Reflecting on that time, I’ve made a few key observations:
1) Work backwards
You can work around the clock forcing a business to prove successful. And this may result in some level of financial success.
Instead of thinking, “I want to do X so I’m going to make a business out of it,” the smart way to start a business is to actually work backwards. You should first analyze the industry, market share, consumer demand, costs, etc. before diving in. Make sure said business will provide the ROI you are looking for.
Hard work, stubbornness, and determination will get you far, but a business with a captive audience that supports your goals makes it a lot easier.
2) There is no magic fix
There is no co-packer that will seamlessly solve all your production issues. No machine that will miraculously label all your jars for you. No sales solution that will double your revenue overnight.
Before you hire any Band-Aid, you need to fully understand the specific problem you are trying to solve and make sure you are ready to accept the inevitable new challenges that solution will create.
3) It’s really hard to see the light at the end of the tunnel when you’re exhausted and broke
Before starting Treat, I was inspired by success stories I’d read, stories about how it was really rough starting out, but how they persevered and all their hard work ended up paying off in spades.
The tricky thing about that type of inspirational story is that, when you yourself are in the trenches of your business, you have no idea if you’re going to make it, if you’re going to have the opportunity to tell your inspirational story, or if all the stress and long hours will have been for naught.
And it’s that not knowing that is the evil mindfuck of business.
4) Don’t judge a book by its cover
It’s great to have business leaders/companies to look up to, to keep you driven and inspired. But before you model your decisions on outside observations (e.g. Company X that I admire did it this way, so we’re going to do it this way, too), you need to first understand what underlying factors motivate the decisions they make, e.g. single mom trying to make ends meet; board of directors/investors to answer to; bootstrapped; trust-funded, etc.
In-and-of-itself, none of these situations is a better or worse foundation for a business, but it does make a strong impact on how a business is run and what decisions are made. So while Company X may have made a decision you want to emulate, it doesn’t necessarily mean that decision is the right one for your company.

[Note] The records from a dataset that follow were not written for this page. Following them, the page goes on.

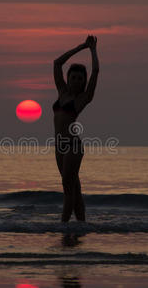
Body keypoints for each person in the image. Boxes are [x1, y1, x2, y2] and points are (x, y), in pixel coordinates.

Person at [53, 35, 99, 222]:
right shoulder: (62, 92)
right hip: (59, 146)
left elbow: (96, 71)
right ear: (68, 78)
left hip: (73, 146)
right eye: (74, 77)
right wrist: (80, 47)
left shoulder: (83, 99)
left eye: (81, 78)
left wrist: (93, 50)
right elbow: (57, 63)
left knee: (67, 186)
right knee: (75, 188)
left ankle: (63, 225)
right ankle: (81, 224)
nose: (77, 80)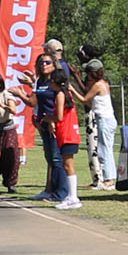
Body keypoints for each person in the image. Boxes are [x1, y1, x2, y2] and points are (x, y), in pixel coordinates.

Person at [20, 53, 67, 202]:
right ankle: (50, 190)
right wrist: (38, 121)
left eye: (47, 62)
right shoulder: (40, 81)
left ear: (54, 64)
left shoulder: (55, 82)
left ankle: (61, 192)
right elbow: (35, 102)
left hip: (54, 123)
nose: (43, 65)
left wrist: (52, 120)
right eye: (41, 62)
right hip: (44, 123)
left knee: (57, 158)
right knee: (50, 158)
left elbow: (61, 103)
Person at [73, 59, 116, 191]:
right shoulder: (103, 83)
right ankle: (109, 178)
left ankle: (109, 180)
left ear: (92, 73)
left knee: (104, 150)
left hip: (104, 120)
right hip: (107, 119)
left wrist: (72, 89)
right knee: (105, 149)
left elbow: (85, 100)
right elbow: (92, 103)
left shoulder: (98, 85)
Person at [51, 68, 82, 209]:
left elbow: (59, 117)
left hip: (67, 132)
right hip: (69, 132)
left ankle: (74, 197)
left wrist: (47, 118)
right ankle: (71, 196)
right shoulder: (67, 93)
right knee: (67, 164)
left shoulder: (60, 95)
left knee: (68, 165)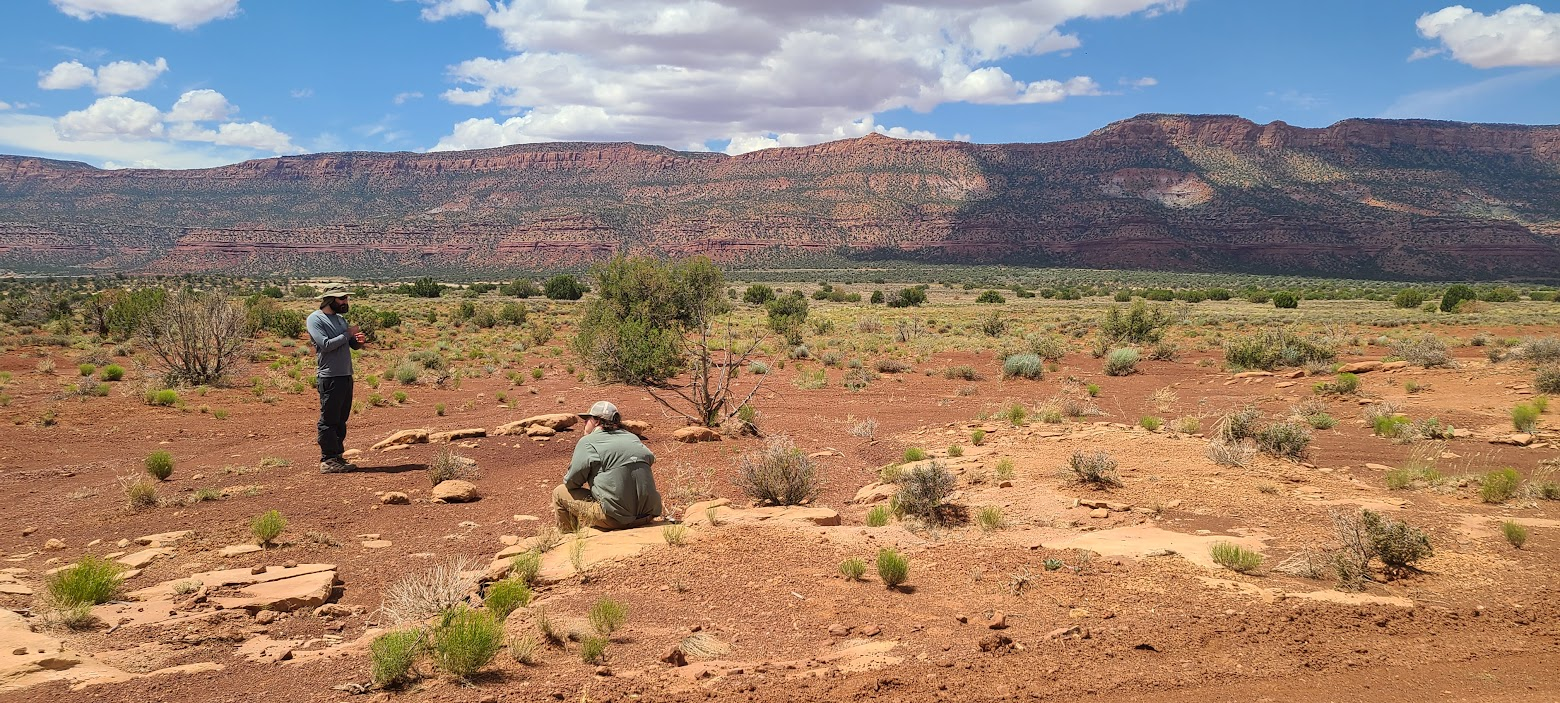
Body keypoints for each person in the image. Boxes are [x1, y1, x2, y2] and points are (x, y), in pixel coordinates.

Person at [553, 401, 664, 531]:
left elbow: (571, 483)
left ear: (597, 421)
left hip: (616, 519)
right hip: (647, 515)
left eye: (587, 419)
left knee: (559, 492)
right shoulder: (632, 437)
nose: (584, 423)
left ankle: (569, 539)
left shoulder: (588, 442)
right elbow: (649, 457)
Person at [308, 288, 366, 473]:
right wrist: (347, 334)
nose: (345, 302)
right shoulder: (315, 319)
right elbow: (325, 345)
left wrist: (357, 341)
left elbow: (350, 345)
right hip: (330, 376)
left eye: (346, 298)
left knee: (341, 419)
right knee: (329, 420)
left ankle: (337, 457)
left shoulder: (340, 320)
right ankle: (327, 460)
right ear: (330, 299)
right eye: (342, 298)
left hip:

When it comes to decision-making time, be sure to think for yourself.
Running Treat often feels like an endless, exhausting game of Whac-A-Mole. Me, naively and repeatedly popping back up saying “We can do this.” And problem after problem continuously beating me back down saying “You can’t!” You can’t!” “You can’t!”
Bam! Bam! Bam!
They say “love what you do” and, in my experience, that absolutely has to be the case. I have no idea how you’d muster the motivation to keep going otherwise.
Don’t get me wrong. Owning Treat Bake Shop is incredibly rewarding. I am living my dream right now, and that in and of itself should be considered a success. While there is no perfect job, I honestly can’t think of anything different I’d rather be doing. But, damn, it’s hard.